• PROBLEM SET:
1. List every acceptance criterion given in the page text about disabling termbox language codes in Wikibase.
2. Pick up the page text about disabling termbox language codes in Wikibase after its final line and write the next part.

• PAGE TEXT:
=====
Context:
- Wikibase Core
Problem:
There are various lists defining language codes for Wikibase. Some values in these lists are not suitable for the termbox on Wikidata.org (codes for labels/descriptions/aliases). See T44396 for the general problem. Despite efforts to clean this up by bot, the numbers are currently at 500,000 (June 2021, see T44396#7150919).
Suggested solution:
The idea is to add a configuration variable that allows disabling language codes for the termbox that are not suitable in this context.
This doesn't touch the use of these language codes for other purposes (like lexemes or monolingual strings). For the latter we have a similar implementation already, see DifferenceContentLanguages with DefaultMonolingualTextLanguages
Example:
- Sample: "no" isn't used on Wikidata, but is in the domain name for no.wikipedia.org . Wikidata uses just "nb".
- Other codes for an initial version of the variable: 'bat-smg' (→'sgs'), 'bh' (→'bho'), 'fiu-vro' (→'vro'), 'roa-rup' (→'rup'), 'simple' (→'en'), 'zh-classical' (→'lzh'), 'zh-min-nan' (→'nan'), 'zh-yue' (→'yue'), 'be-x-old' (→ 'be-tarask'), 'shy' (→ 'shy-latn'), 'de-formal', 'es-formal', 'hu-formal', 'nl-informal'
Acceptance criteria:
- there is a configuration variable that allows disabling language codes for "labels, descriptions, and aliases" (everywhere including in the API, Special:SetLabel, etc.)
- there should be a default configuration that makes sense for Wikibase instances in general (e.g. including "simple")
- edge cases are cared for
- Deletion of existing disabled language code values should still be possible
- Reverts should still be possible, even if a disabled language code was used in the old revision.
=====
• RECORDED INFORMATION:
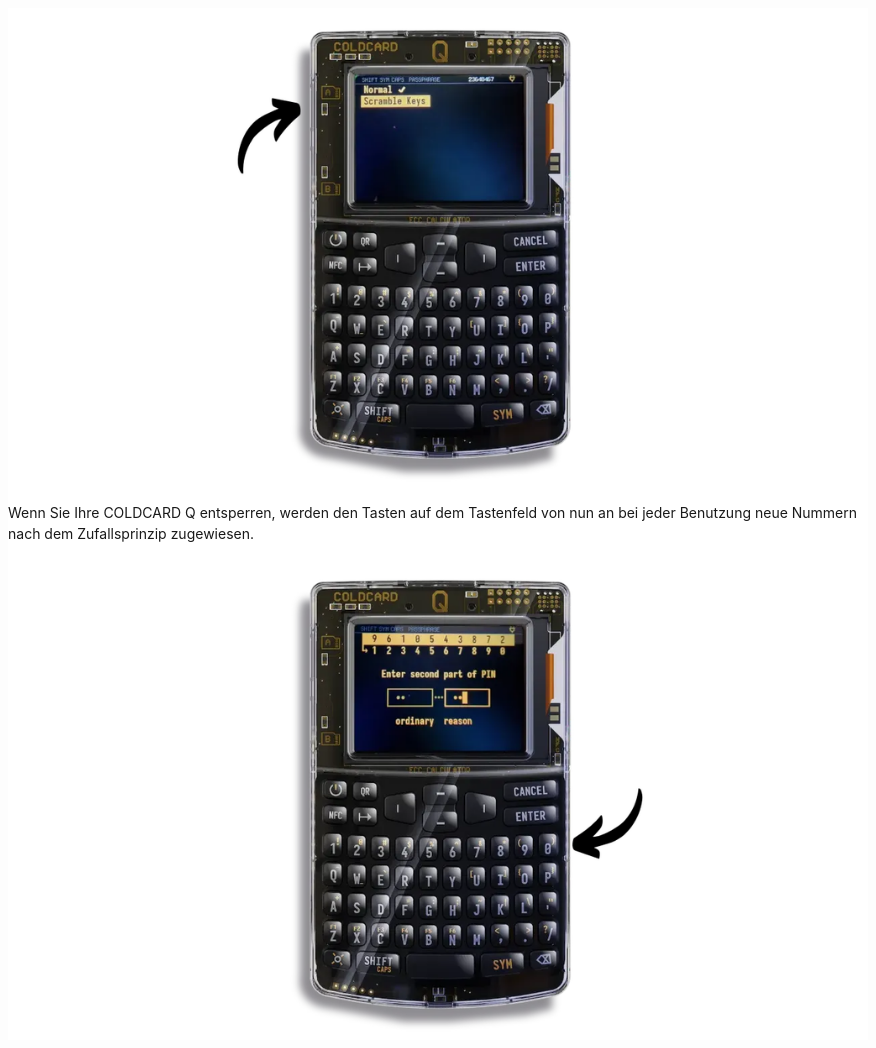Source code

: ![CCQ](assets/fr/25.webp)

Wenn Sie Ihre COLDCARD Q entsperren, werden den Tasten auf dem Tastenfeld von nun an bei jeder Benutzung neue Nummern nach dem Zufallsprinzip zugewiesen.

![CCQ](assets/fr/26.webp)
=====
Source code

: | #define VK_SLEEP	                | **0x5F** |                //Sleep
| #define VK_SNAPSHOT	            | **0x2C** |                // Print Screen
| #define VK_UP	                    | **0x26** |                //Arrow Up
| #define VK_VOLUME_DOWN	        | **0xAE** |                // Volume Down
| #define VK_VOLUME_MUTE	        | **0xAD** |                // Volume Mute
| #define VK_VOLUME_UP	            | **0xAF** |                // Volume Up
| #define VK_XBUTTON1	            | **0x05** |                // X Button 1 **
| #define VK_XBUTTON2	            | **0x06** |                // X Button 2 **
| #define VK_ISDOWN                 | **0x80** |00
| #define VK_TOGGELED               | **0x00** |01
=====
• EXERCISE ANSWERS:
1.
- There is a configuration variable that allows disabling language codes for "labels, descriptions, and aliases" (everywhere including in the API, Special:SetLabel, etc.).
- There should be a default configuration that makes sense for Wikibase instances in general (e.g. including "simple").
- Edge cases are cared for.
- Deletion of existing disabled language code values should still be possible.
- Reverts should still be possible, even if a disabled language code was used in the old revision.

2.
-
When a disallowed code is used as the UI language, item labels, the page title and termbox all use the correct language instead (e.g. UI language de-formal should behave the same as de)(see discussion below)
Original:
There are various lists defining language codes for Wikibase. Some values in these lists are not suitable for the termbox on Wikidata.org. See T44396 for the general problem.
The idea is to add a configuration variable that allows to disable such language codes. Deletion of existing values should still be possible.
- Sample: "no" isn't used on Wikidata, but is the domain name for no.wikipedia.org . Wikidata uses just "nb".
- Other codes for an initial version of the variable: "bat-smg", "bh", "fiu-vro", "roa-rup", "simple", "zh-classical, "zh-min-nan", "zh-yue", 'de-formal', 'es-formal', 'hu-formal', 'nl-informal',
Despite efforts to clean this up by bot, the numbers of are currently at 500,000 (June 2021, see T44396#7150919).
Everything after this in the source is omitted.